Un po’ come per il collega russo, la sua scoperta arrivò quasi per caso, quando si accorse che le caratteristiche ottiche delle sue soluzioni di solfuro di cadmio mutavano se lasciava i campioni in laboratorio per qualche giorno. Quale poteva essere la spiegazione? Lo scienziato ipotizzò che dipendesse da un aumento di dimensione delle particelle, e si mise al lavoro per dimostrarlo. Realizzò quindi particelle di solfuro di cadmio di appena 4,5 nanometri, per poi compararne le caratteristiche con quelle di dimensioni maggiori già attenute, di circa 12,5 nanometri. Anche in questo caso, le particelle più grandi si comportavano come il normale solfuro di cadmio. Mentre le proprietà di assorbimento di quelle più piccole erano virate verso il blu.
Come Ekimov, anche Brus si rese conto di trovarsi di fronte a un fenomeno quantistico legato alle dimensioni delle particelle, e pubblicò la sua scoperta nel 1983, segnando l’arrivo dei quantum dot sulla scena scientifica occidentale. I nanocristalli prodotti da Brus, però, contenevano difetti che spesso ne compromettevano le caratteristiche. E per ottenere particelle con dimensioni simili gli scienziati dovevano selezionarle dopo averle prodotte, un processo complesso che allungava notevolmente i tempi di produzione. Perché i quantum dot potessero essere studiati agevolmente, e trovassero applicazioni nello sviluppo di tecnologie commerciali serviva un metodo di produzione più economico, rapido e preciso. Ed è qui che entra in gioco l’ultimo premio Nobel per la chimica di quest’anno.

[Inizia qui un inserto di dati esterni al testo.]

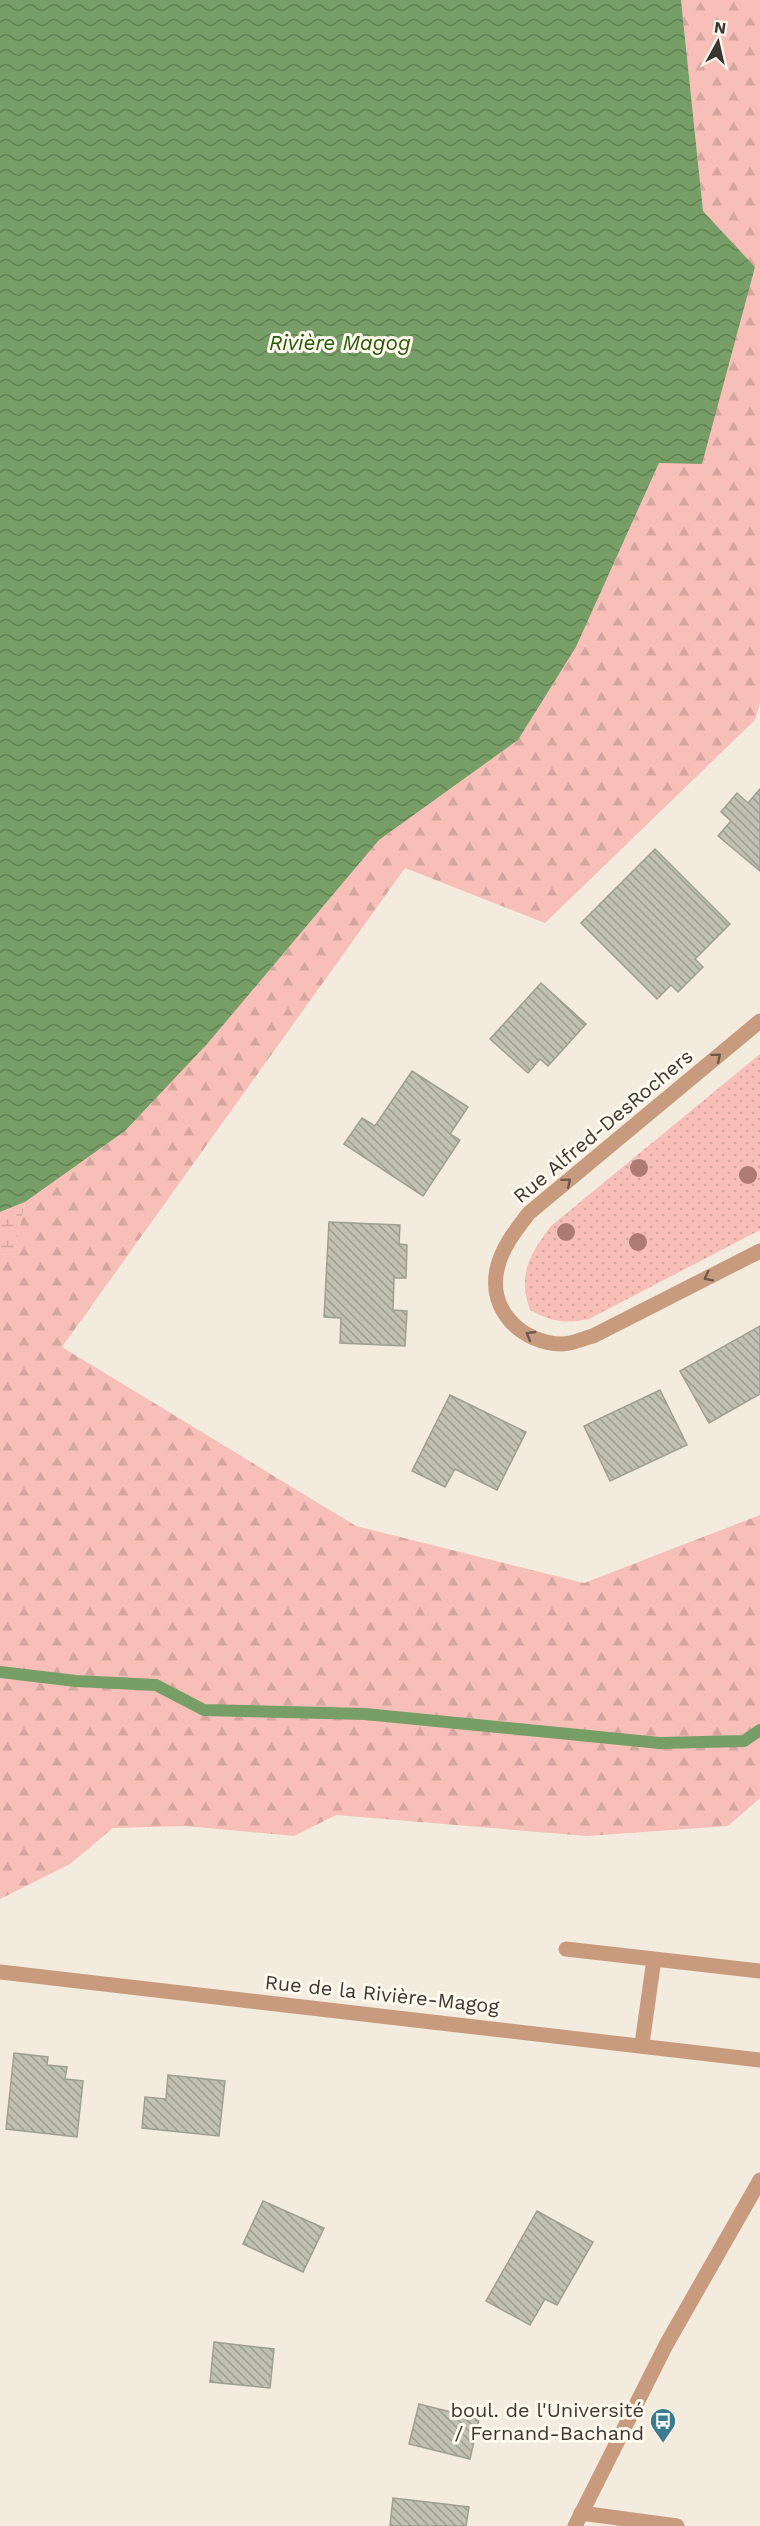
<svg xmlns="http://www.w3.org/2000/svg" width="760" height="2526" font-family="'Work Sans',sans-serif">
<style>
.grass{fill:url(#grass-dots)}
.forest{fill:url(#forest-firs)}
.wetland{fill:url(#wetland-marsh)}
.water{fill:url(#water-waves)}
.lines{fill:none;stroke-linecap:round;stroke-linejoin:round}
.stream{stroke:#769e66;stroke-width:12}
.building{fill:url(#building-back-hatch);stroke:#9e9f92;stroke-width:1.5}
.service{stroke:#c99b7e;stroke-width:15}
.minor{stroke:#c99b7e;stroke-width:15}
.tertiary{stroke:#c99b7e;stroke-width:15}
.tree{fill:#ae7a74}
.oneway{stroke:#6c5a4d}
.labels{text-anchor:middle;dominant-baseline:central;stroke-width:6;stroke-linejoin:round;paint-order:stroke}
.street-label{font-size:20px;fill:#3a3732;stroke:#fff9ee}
.poi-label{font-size:20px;fill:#3a3732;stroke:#fff9ee;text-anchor:end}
.water-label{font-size:21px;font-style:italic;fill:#255905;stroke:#fff9ee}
</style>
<defs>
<pattern id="grass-dots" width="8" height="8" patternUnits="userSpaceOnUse" patternTransform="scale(1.5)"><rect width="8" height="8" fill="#f8bfb9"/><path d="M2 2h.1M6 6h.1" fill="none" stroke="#d5a5a0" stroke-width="1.8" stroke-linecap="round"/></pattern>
<pattern id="forest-firs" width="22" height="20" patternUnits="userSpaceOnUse" patternTransform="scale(1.5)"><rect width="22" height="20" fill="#f8bfb9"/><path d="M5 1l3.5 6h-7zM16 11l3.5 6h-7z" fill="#d5a5a0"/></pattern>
<pattern id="wetland-marsh" width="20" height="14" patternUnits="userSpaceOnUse" patternTransform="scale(1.5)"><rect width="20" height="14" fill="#f8bfb9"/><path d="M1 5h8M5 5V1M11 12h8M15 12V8" fill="none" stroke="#d5a5a0"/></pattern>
<pattern id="water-waves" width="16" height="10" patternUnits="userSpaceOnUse" patternTransform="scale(1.5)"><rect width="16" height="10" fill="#769e66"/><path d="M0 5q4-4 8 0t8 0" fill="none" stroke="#628255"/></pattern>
<pattern id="building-back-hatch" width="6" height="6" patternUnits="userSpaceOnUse" patternTransform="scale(1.5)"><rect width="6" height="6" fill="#c0c1b3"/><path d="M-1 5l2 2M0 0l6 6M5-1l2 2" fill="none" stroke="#9d9e92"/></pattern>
</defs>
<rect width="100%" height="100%" fill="#f3ebde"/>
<!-- grass -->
<path class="grass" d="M760 1054V1230L589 1319C564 1324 553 1322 530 1310 517 1274 530 1254 551 1226Z"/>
<!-- forest -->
<path class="forest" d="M681 0H760V703L755 720 545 923 405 868 62 1347 356 1526 584 1583 760 1515V1798L728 1826 587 1836 336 1815 294 1836 185 1826 113 1828 70 1864 0 1899V1255L14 1253 25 1202 125 1131 208 1043 379 840 518 740 576 647 659 463 755 267 703 211Z"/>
<!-- wetland -->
<path class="wetland" d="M25 1202 14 1253 0 1255V1212Z"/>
<!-- water -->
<path class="water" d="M0 0H681L703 211 755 267 702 464 659 463 576 647 518 740 379 840 208 1043 125 1131 25 1202 0 1212Z"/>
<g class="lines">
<!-- stream -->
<path class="stream" d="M0 1672 76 1681 156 1685 204 1710 365 1714 660 1743 744 1741 760 1730"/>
</g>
<!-- building -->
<path class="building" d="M760 789V871L718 836 731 821 721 812 737 793 748 803Z
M655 849 730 924 695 959 703 967 678 992 671 985 657 999 581 923Z
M541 983 586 1024 548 1066 540 1059 528 1073 490 1039Z
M412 1071 468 1107 450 1134 460 1140 423 1196 344 1144 362 1118 375 1126Z
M329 1222 400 1225 399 1244 407 1245 406 1278H394L393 1310 407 1311 405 1346 340 1343 341 1318 324 1317Z
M760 1326V1394L709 1423 680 1371Z
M660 1390 687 1445 610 1481 584 1426Z
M450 1395 526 1432 497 1490 455 1469 445 1487 412 1471Z
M14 2053 48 2057 47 2065 67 2067 65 2079 83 2081 77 2137 6 2129Z
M168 2075 225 2081 219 2136 142 2128 145 2097 166 2099Z
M263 2201 324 2228 303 2272 243 2244Z
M537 2211 593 2242 557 2305 545 2299 530 2325 486 2301Z
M214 2342 274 2349 270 2388 210 2382Z
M419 2404 479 2419 470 2459 409 2444Z
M393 2498 469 2507 466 2526H390Z"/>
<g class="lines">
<!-- service -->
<path class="service" d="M566 1949 654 1959
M642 2044 654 1959 760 1971"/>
<!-- minor -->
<path class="minor" d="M760 1021 529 1213C516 1230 502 1247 497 1269 488 1311 522 1343 562 1344 572 1344 584 1338 593 1336L760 1251
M0 1972 760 2060
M581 2513 677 2526"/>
<!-- tertiary -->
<path class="tertiary" d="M575 2526 666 2345 760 2180"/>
</g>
<!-- trees -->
<g class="tree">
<circle cx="639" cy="1168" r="9"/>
<circle cx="748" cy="1175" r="9"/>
<circle cx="566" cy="1232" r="9"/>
<circle cx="638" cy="1242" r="9"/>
</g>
<!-- one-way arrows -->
<defs><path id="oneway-chevron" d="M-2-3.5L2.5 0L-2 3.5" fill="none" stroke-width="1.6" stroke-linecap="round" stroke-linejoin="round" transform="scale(1.5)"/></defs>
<g class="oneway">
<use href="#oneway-chevron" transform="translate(717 1057) rotate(-40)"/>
<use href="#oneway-chevron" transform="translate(567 1182) rotate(-40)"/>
<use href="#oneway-chevron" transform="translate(708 1277) rotate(153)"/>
<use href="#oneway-chevron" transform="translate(530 1335) rotate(-150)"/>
</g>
<!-- icons -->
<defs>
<g id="bus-pin" transform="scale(1.35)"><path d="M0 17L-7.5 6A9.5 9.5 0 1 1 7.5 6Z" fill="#3c7c90" stroke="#fff9ee"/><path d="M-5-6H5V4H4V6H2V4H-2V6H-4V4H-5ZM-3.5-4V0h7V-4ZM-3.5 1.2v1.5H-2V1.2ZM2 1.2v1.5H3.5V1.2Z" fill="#fff"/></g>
</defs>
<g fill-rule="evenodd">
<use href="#bus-pin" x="663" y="2421"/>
</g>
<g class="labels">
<!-- street labels -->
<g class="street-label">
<text transform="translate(603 1126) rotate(-40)">Rue Alfred-DesRochers</text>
<text transform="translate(382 1994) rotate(6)">Rue de la Rivière-Magog</text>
</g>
<!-- poi labels -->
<g class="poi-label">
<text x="644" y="2410">boul. de l'Université<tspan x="644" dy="23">/ Fernand-Bachand</tspan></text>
</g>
<!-- water labels -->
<g class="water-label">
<text x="340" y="342">Rivière Magog</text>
</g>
</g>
<!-- north arrow -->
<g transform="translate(718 42) rotate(8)" stroke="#fff9ee" stroke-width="4.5" paint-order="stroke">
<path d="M0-4.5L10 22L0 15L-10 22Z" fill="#3a3732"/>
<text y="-9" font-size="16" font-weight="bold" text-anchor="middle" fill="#3a3732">N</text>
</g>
</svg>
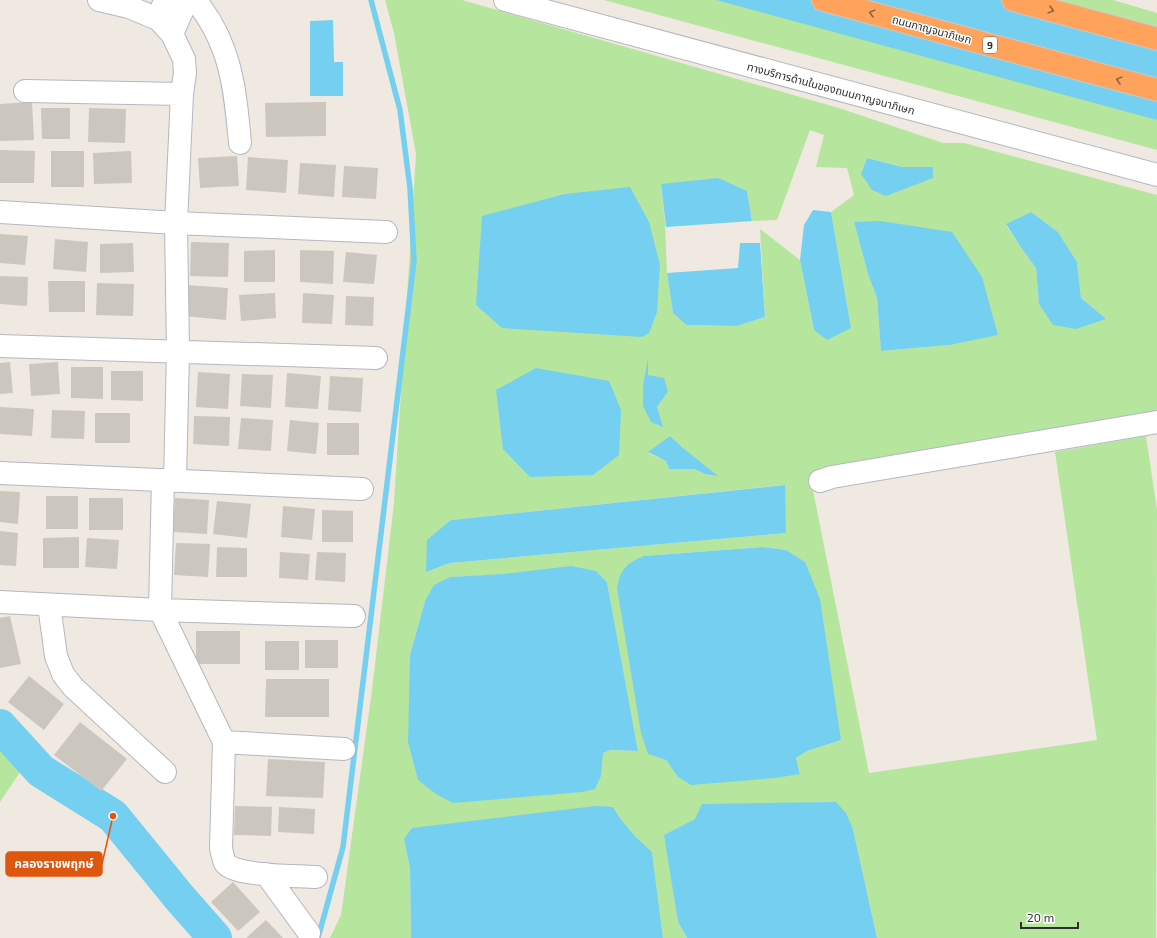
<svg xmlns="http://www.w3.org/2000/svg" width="1157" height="938" font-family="'Exo 2','Noto Sans Thai',sans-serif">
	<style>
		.green { fill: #b6e59e; fill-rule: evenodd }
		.water { fill: #75cff0 }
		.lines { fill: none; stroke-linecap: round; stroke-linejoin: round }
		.stream { stroke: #75cff0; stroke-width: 5.5 }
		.river { stroke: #75cff0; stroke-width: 34 }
		.building { fill: #cbc7bf }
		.street-casing { stroke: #b4b7c1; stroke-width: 24 }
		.secondary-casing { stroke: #b4b7c1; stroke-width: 24 }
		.highway-casing { stroke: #c9c9c9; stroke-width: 24 }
		.street { stroke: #fff; stroke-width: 22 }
		.secondary { stroke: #fff; stroke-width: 22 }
		.highway { stroke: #ffa35c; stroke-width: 22 }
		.oneway { stroke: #8c6343 }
		.labels { text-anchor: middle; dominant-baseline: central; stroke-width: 3; stroke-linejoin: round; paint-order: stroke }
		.shield { fill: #fff; stroke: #6d6d6d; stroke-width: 1 }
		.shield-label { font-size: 10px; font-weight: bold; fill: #2e2e2e }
		.street-label { font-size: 11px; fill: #2e2e2e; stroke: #fff }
		.leader { fill: none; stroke: #df570e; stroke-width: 1.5 }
		.callout-dot { fill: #df570e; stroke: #fff; stroke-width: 1.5 }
		.callout { fill: #df570e; stroke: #df570e; stroke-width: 1.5 }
		.callout-label { font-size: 12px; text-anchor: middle; font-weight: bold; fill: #fff }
	</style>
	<rect width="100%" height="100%" fill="#efe9e1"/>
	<path class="green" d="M 385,0 L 462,0 L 842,109 L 943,143 L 964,143 L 1157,195 L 1157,416 L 811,480 L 869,773 L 1097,740 L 1055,452 L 1146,436 L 1157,510 L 1156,938 L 877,938 L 853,829 L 836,802 L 811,803 L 695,819 L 665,835 L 678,922 L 687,938 L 663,938 L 652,852 L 635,836 L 620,818 L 613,807 L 404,839 L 410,869 L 411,938 L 330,938 L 341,915 L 372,690 L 394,503 L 416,154 L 394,33 ZM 810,130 L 824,135 L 816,167 L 847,168 L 854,195 L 831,212 L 851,328 L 814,330 L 800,260 L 760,229 L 765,317 L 737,326 L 686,325 L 673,313 L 667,273 L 665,223 L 661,184 L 747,191 L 752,221 L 777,220 ZM 867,158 L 902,167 L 861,174 ZM 1031,212 L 1058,232 L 1077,262 L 1081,298 L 1105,319 L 1039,304 L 1036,268 L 1022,249 L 1006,225 ZM 854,222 L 949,345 L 881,351 L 877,298 L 868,274 ZM 648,362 L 648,375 L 668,392 L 657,407 L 662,426 L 643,385 ZM 670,436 L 683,448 L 705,474 L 694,469 L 669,469 L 666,461 L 648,453 ZM 784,485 L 786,533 L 450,563 L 426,572 L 451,520 ZM 763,547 L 786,550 L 841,740 L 807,751 L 796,758 L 800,773 L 678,777 L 666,760 L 644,556 ZM 596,571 L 607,582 L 638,751 L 611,750 L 603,753 L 410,655 L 425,601 L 450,577 Z
		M 604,0 L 1113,0 L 1157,13 L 1157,150 Z
		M 0,738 L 24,766 L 0,802 Z"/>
	<path class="water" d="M 716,0 L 1050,0 L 1157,30 L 1157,120 Z
		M 333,20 L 334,62 L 343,62 L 343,96 L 310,96 L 310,21 Z
		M 867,158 L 902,167 L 933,167 L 933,178 L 886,196 L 872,190 L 861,174 Z
		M 718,178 L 747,191 L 752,221 L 666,227 L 661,184 Z
		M 630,187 L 649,222 L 660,265 L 657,312 L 649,333 L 642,337 L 502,328 L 476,305 L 482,216 L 565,194 Z
		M 813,210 L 831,212 L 851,328 L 827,340 L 814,330 L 800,260 L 804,225 Z
		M 1031,212 L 1058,232 L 1077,262 L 1081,298 L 1106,319 L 1076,329 L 1053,325 L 1039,304 L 1036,268 L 1022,249 L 1006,224 Z
		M 880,221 L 952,232 L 982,277 L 998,335 L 949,345 L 881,351 L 877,298 L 868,274 L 854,222 Z
		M 740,243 L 760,243 L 765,317 L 737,326 L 686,325 L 673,313 L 667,273 L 738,268 Z
		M 648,359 L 648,375 L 664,378 L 668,392 L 657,407 L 663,427 L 651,422 L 643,406 L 643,385 Z
		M 536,368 L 609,381 L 621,410 L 619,455 L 593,475 L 530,477 L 503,449 L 496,390 Z
		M 670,436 L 683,448 L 718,476 L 705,474 L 694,469 L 669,469 L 666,461 L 648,452 Z
		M 785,485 L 786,533 L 450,563 L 426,572 L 427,540 L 451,520 Z
		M 763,547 L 786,550 L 805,562 L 820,599 L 841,740 L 807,751 L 796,758 L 800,774 L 775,778 L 691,785 L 678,777 L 666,760 L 648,754 L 641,733 L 617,588 C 621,568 626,564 644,556 Z
		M 571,566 L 596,571 L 607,582 L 638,751 L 611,750 L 603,753 L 601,776 L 595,789 L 582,792 L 453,803 L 436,794 L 418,780 L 408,742 L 410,655 L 425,601 L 434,585 L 450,577 L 504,574 Z
		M 836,802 L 846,813 L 853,829 L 877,938 L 687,938 L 678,922 L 664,835 L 695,819 L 702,804 Z
		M 596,806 L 613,807 L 620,818 L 635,836 L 652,852 L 663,938 L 411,938 L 410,869 L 404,839 L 412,828 Z"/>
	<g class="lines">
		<path class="stream" d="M 318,938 L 343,847 L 414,261 L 410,188 L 400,110 L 371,0"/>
		<path class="river" d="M 0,726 L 41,771 L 113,816 L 179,897 L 215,938"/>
	</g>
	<path class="building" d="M 32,102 L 34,140 L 0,141 L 0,104 Z
		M 326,102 L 326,136 L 266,137 L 265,103 Z
		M 41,108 L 70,108 L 70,139 L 42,139 Z
		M 89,108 L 126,109 L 125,143 L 88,142 Z
		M 0,150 L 35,151 L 34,183 L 0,183 Z
		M 51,151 L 84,151 L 84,187 L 51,187 Z
		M 131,151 L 132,183 L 94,184 L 93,153 Z
		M 237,156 L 239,186 L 200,188 L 198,158 Z
		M 248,157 L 288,160 L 286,193 L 246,190 Z
		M 300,163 L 336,165 L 334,197 L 298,194 Z
		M 344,166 L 378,168 L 376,199 L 342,197 Z
		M 0,234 L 28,236 L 25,265 L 0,263 Z
		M 55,239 L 88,242 L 86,272 L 53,269 Z
		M 191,242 L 229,243 L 228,277 L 190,276 Z
		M 133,243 L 134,272 L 100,273 L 100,244 Z
		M 275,250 L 275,282 L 244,282 L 244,251 Z
		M 300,250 L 334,251 L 333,284 L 300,282 Z
		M 346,252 L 377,255 L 374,284 L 343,282 Z
		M 0,276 L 28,277 L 27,306 L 0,304 Z
		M 48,281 L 85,281 L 85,312 L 49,312 Z
		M 97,283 L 134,284 L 133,316 L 96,315 Z
		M 187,285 L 228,288 L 226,320 L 184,316 Z
		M 275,293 L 276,318 L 241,321 L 239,295 Z
		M 303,293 L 334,295 L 332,324 L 302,323 Z
		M 346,296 L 374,297 L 373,326 L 345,325 Z
		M 10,362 L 13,393 L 0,394 L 0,363 Z
		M 58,362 L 60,394 L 31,396 L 29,364 Z
		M 71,367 L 103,367 L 103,399 L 71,398 Z
		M 111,371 L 143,371 L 143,401 L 111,400 Z
		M 198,372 L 230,374 L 228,409 L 196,407 Z
		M 287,373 L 321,376 L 318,409 L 285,407 Z
		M 242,374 L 273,375 L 271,408 L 240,406 Z
		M 330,376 L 363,378 L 361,412 L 328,410 Z
		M 0,407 L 34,409 L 32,436 L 0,434 Z
		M 52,410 L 85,411 L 84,439 L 51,438 Z
		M 95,413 L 130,413 L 130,443 L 95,443 Z
		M 194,416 L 230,417 L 229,446 L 193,444 Z
		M 241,418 L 273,420 L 271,451 L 238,449 Z
		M 290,420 L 319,423 L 316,454 L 287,451 Z
		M 327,423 L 359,423 L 359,455 L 327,455 Z
		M 0,491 L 20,492 L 18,524 L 0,522 Z
		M 46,496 L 78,496 L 78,529 L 46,529 Z
		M 89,498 L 123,498 L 123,530 L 89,530 Z
		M 175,498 L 209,500 L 207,534 L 173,532 Z
		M 217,501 L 251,504 L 247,538 L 213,534 Z
		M 283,506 L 315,509 L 312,540 L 281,537 Z
		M 322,510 L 353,511 L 353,542 L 322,542 Z
		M 0,531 L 18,533 L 16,566 L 0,565 Z
		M 79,537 L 79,568 L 43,568 L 43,538 Z
		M 87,538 L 119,540 L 117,569 L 85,567 Z
		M 176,543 L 210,544 L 208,577 L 174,575 Z
		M 217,547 L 247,548 L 247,577 L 216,577 Z
		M 280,552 L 310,554 L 308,580 L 279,578 Z
		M 317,552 L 346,553 L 345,582 L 315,580 Z
		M 10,616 L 21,664 L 0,668 L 0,618 Z
		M 196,631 L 240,631 L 240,664 L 196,664 Z
		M 305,640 L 338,640 L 338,668 L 305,668 Z
		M 265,641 L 299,641 L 299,670 L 265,670 Z
		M 29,676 L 64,704 L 44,730 L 8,702 Z
		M 266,679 L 329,679 L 329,717 L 265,717 Z
		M 80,722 L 127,759 L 101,791 L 54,755 Z
		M 268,759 L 325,762 L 323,798 L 266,796 Z
		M 235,806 L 272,807 L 271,836 L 234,835 Z
		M 279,807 L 315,809 L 314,834 L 278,832 Z
		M 233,882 L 260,912 L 238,931 L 211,902 Z
		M 266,920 L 283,938 L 246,938 Z"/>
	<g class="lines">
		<defs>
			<path id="street" d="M 99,0 L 129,7 L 158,19 L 172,34 L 184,59 L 185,73 L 182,94 L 176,223 L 178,352 L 175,480
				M 195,0 C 231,43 235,89 240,143
				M 158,19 L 165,0
				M 172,34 L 187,0
				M 25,91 L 182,94
				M 0,212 L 176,223 L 386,232
				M 0,346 L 376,358
				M 0,473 L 362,489
				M 163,480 L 160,610 L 224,742 L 221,848 C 222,852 223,859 225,863 C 233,876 300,876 316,877
				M 820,481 L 832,477 L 1157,422
				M 0,602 L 160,610 L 354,616
				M 49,605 L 56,656 L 63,674 L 73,687 L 165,772
				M 224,742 L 344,749
				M 266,874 L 309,933"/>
			<path id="secondary" d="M 505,0 L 1157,175"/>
			<path id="highway" d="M 823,0 L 1157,90
				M 1013,0 L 1157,39"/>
		</defs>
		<use href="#street" class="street-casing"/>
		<use href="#secondary" class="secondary-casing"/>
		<use href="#highway" class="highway-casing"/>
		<use href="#street" class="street"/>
		<use href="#secondary" class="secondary"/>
		<use href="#highway" class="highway"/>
	</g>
	<defs><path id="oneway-chevron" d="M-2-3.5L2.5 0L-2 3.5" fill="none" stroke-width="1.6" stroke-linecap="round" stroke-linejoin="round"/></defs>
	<g class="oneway">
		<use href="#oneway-chevron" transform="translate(1051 10) rotate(15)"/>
		<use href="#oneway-chevron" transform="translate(872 13) rotate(-165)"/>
		<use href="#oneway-chevron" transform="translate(1119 80) rotate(-165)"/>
	</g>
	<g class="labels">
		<rect class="shield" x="983" y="37" width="14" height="16" rx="3"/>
		<g class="shield-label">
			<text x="990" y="45">9</text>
		</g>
		<g class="street-label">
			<text transform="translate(932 29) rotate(15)">ถนนกาญจนาภิเษก</text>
			<text transform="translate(831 88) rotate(15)">ทางบริการด้านในของถนนกาญจนาภิเษก</text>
		</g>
	</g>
	<path class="leader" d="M113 816L102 864"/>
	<circle class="callout-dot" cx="113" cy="816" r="4"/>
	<rect class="callout" x="6" y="852" width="96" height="24" rx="4"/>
	<g class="callout-label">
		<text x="54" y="868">คลองราชพฤกษ์</text>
	</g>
	<path d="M1021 922v6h57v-6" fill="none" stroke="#2e2e2e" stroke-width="2"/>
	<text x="1027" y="922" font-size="12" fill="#2e2e2e" stroke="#ffffff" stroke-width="3" paint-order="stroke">20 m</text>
</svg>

I quantum dot diventano realtà
Moungi Bawendi si unì al team di Bruss nel 1988, subito dopo aver terminato un dottorato in chimica presso l’Università di Chicago. Nei laboratori Bell Bawendi esplorò una lunga serie di tecniche e materiali, alla ricerca del metodo perfetto per ottenere i nanocristalli desiderati da Brus. I suoi sforzi non diedero i risultati sperati, ma il chimico non si perse d’animo, continuando le sue ricerche anche dopo essere passato a lavorare per l’Mit. Ed è qui, nel 1993, che arrivò la sua grande scoperta. Il nuovo metodo prevedeva l’iniezione del materiale da cui si volevano ottenere nanocristalli in un solvente a temperatura elevata, fino a saturare la soluzione e ottenere dei piccolissimi cristalli della sostanza desiderata. Variando dinamicamente la temperatura del solvente, Bawendi poteva anche ottenere nanocristalli delle dimensioni desiderate: era l’alba di una nuova era per i quantum dot.